Positive Psychology and Health

Posted on 10/09/12 by erynwicker No Comments

What does it actually mean to be healthy? People are constantly talking about living healthy, eating healthy, being healthy, and getting healthy. The World Health Organization defines health as: “a state of complete physical, mental, and social well-being and not merely the absence of disease or infirmity.” Dr. Martin Seligman, psychologist who has pioneered the positive psychology movement describes positive health as “the group of subjective, biological, and functional assets that actually increase health and illness targets.

As we were introduced to last week by Dr. Lees, positive psychology is the scientific study of optimal human functioning. Its core philosophy can be described as a “build what’s strong” approach that can augment the traditional “fix what’s wrong” approach.  In fact, proponents of positive psychology state that optimistic or happy people are healthier, more successful, and live longer than other people.

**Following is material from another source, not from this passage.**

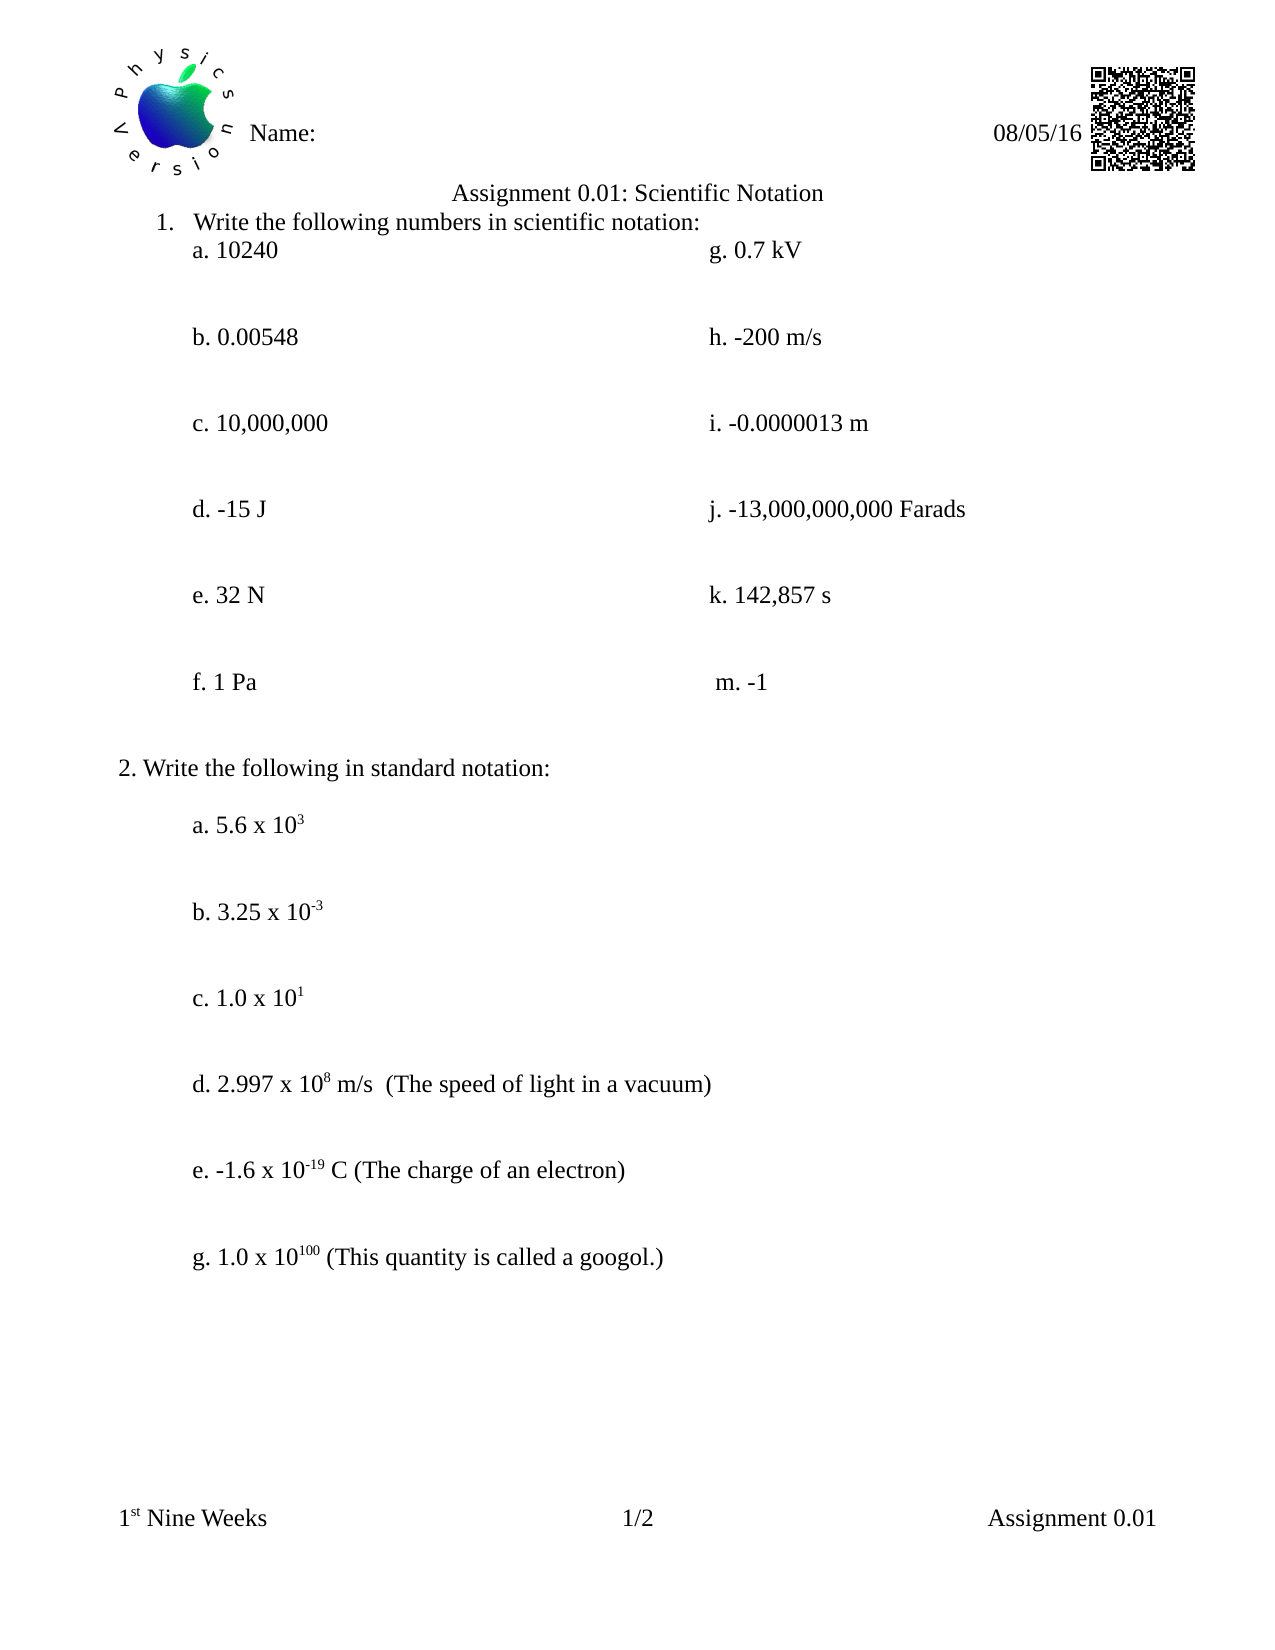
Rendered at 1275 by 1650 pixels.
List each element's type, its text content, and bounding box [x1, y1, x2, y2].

Positive health lends itself to the following questions:

  • Does positive health extend lifespan?
  • Does positive health lower morbidity?
  • Is health care expenditure lower for people with positive health?
  • Is there better mental health and less mental illness?
  • Do people in positive health not only live longer, but have more years in good health?
  • Do people in positive health have a better prognosis when illness finally strikes?

It would seem, in society, that so-called healthcare is really illness care. Even with regard to disease prevention and health promotion the focus tends to be on the reduction of risk factors for illness and very rarely on the encouragement of good health in its own right. However, the absence of symptoms and illness is not the same as health and vigor. For example, mental health or mental well-being (consisting of positive emotion, engagement, purpose, positive relationships, and positive accomplishments) is something over and above the absence of mental illness. It predicts lack of depression, higher achievement, and, according to positive psychology studies, better positive physical health. One of the most intriguing and beneficial themes to come from this research is the link between positive psychology and positive health: subjective well-being, as measured by optimism and other positive emotions, protects one from physical illness.

So, simply put, we all need to increase our life satisfaction, happiness, positive emotions, optimism, self-regulation, meaning and purpose, engagement, and social support so that we can predict our own good health. If we think about children and adolescents, positive health entails more than the mere absence of illness or behavioural problems. Yes, free from illness, disability, substance abuse problems, criminal activity, or premature parenthood; but shouldn’t we expect more than this minimum. I came across a great quote on this matter: “We want our teenagers to be healthy and vibrant, not merely free of disease; optimistic and exuberant, not simply “non-depressed”; intimately connected to others, not just part of the crowd; intellectually curious and determined to succeed in academic and extracurricular pursuits, not simply content to do just what it takes to avoid failing; and passionately engaged in activities that excite them, not just “occupied.”

Shouldn’t we all be so lucky, young and old, to live that view of health?